Paul Schrader’s latest film, MASTER GARDENER, opens with a credit sequence of beautiful botanic time lapse accompanied by a gorgeous score by Devonte Hynes. It’s a misdirect as the film is not at all about pretty petals but the inadvertent third piece of the trilogy that comprises First Reformed and The Card Counter.
Joel Edgerton plays Narvel Roth who spends his days meticulously taking care of the horticultural needs of Gracewood estate, a former New Orleans plantation, owned by the wealthy dowager, Mrs Haverhill, played with sovereign superiority by Sigourney Weaver. She’s haughty, horny and ornery, demanding Roth tend her flower beds in the day and her silk-sheeted bed at night.

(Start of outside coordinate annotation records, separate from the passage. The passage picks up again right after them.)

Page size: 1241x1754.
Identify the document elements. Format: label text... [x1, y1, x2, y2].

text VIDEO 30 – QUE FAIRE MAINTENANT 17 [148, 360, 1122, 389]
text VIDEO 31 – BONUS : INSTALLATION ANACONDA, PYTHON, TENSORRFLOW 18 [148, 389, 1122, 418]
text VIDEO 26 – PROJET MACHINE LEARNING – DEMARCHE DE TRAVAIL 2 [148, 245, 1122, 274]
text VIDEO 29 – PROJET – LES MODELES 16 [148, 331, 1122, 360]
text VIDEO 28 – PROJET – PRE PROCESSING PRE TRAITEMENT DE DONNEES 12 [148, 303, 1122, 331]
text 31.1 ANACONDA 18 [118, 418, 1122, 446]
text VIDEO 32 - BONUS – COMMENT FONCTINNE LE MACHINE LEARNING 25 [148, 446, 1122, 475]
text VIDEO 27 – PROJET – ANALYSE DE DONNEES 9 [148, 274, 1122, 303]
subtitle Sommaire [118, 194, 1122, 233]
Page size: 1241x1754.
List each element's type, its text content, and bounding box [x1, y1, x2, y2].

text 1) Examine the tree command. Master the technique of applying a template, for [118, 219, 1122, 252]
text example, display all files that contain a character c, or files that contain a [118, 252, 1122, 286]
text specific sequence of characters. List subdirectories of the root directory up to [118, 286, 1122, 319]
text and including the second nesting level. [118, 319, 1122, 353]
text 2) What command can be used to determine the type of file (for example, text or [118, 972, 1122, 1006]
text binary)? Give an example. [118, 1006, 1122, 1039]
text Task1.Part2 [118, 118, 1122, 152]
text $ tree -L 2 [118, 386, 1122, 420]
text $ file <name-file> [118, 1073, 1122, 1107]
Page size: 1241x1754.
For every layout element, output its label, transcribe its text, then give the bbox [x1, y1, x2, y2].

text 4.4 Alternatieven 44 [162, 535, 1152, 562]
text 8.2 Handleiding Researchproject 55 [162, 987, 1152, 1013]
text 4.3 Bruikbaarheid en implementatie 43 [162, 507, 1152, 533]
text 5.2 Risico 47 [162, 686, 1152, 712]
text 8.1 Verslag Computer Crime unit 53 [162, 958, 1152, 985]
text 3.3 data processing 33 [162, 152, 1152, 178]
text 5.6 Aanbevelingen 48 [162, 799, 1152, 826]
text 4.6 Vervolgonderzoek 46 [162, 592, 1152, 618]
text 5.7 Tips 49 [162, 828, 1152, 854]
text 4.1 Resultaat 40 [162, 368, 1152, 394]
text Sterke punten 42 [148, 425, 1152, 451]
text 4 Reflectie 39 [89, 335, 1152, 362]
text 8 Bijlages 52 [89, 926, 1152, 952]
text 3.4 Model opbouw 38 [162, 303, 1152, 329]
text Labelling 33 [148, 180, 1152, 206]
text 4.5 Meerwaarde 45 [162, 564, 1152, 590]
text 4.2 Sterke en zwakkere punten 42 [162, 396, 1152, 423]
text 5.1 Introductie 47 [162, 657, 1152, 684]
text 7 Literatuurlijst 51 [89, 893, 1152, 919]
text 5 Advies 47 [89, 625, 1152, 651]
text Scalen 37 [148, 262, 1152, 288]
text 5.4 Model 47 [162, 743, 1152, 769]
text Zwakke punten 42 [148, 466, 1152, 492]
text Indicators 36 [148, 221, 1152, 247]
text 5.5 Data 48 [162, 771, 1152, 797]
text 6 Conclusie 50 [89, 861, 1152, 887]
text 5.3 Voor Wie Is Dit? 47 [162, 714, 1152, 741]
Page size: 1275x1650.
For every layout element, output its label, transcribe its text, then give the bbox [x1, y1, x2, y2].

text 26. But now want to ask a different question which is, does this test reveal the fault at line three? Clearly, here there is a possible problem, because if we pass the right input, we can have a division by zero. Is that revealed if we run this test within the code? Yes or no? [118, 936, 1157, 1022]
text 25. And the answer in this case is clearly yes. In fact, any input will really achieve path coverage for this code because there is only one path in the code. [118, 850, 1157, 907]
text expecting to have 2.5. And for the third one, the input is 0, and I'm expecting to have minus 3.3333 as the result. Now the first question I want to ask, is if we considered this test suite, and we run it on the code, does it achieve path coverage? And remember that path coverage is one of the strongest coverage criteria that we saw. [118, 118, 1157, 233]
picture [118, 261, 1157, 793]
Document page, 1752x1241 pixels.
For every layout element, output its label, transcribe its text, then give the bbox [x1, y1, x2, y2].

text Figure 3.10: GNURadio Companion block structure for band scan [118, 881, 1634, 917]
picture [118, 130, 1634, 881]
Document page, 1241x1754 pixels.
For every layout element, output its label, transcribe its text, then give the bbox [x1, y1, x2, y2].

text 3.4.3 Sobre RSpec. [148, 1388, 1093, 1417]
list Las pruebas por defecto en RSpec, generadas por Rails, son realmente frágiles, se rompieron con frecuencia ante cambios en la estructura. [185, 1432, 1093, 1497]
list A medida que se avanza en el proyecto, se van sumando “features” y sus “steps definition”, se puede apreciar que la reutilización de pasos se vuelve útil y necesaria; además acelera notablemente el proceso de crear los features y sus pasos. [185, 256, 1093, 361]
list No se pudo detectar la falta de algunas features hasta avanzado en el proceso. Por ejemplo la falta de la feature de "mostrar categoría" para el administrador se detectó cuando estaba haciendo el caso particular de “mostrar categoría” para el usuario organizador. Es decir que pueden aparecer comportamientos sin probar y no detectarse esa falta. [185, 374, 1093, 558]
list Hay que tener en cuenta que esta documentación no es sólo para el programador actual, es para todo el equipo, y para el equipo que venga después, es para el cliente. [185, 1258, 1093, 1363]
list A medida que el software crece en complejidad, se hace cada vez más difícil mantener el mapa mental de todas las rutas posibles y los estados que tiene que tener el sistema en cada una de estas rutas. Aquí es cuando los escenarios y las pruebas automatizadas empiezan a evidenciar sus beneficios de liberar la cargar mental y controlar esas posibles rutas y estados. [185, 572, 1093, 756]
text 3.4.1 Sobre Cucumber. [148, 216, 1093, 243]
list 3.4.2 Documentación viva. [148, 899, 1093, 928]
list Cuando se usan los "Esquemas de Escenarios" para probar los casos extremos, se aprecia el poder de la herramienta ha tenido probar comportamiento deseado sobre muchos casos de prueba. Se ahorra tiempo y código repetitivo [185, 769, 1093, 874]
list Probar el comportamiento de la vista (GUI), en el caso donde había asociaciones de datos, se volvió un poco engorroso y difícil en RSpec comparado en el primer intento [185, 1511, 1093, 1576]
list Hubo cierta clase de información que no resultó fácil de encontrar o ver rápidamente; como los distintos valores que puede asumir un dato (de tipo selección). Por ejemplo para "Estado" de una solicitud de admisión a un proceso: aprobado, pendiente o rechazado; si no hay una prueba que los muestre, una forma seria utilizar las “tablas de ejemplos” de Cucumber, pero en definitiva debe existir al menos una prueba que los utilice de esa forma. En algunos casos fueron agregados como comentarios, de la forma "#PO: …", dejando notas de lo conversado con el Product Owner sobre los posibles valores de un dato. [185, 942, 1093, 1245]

With his clothes off, indelible ink illustrates his not so illustrious past as a white supremacist. To Miss Haverhill, Narvel is a marvel. Perhaps his tats are part of the attraction for the Southern Belle.
Turns out, he is in witness protection after ratting on his whitey cohorts. Once a noxious weed in society, he has found his roots in gardening, tilling the earth instead of planting seeds of hate.
His reformation is so complete that he takes Mrs Haverhill’s troubled niece, Maya, played by the quintessentially exquisite Quintessa Swindell, as an apprentice and a lover, much to the chagrin of her admonishing aunt.
As Narvel’s affection for Maya increases so does Mrs Haverhill’s loathing for her mixed race niece, a judgement cultivated from jealousy and prejudice, casting them both out of Gracewood, a spectacular fall from grace, an ousting from a virtual Garden of Eden, into a spiralling vortex of violence and retribution.
Paul Schrader’s trademark religious overtones are in place but the relationship between penance and absolution are muddied. With a paradise lost, the picture plunges into pandemonium, drug dealers the devil incarnate.
MASTER GARDENER is more a collision of age, gender and race than the previous films in this trilogy, but it remains nonetheless fascinating, the germination of the plot more successful than the flowering, which stubbornly refuses to blossom.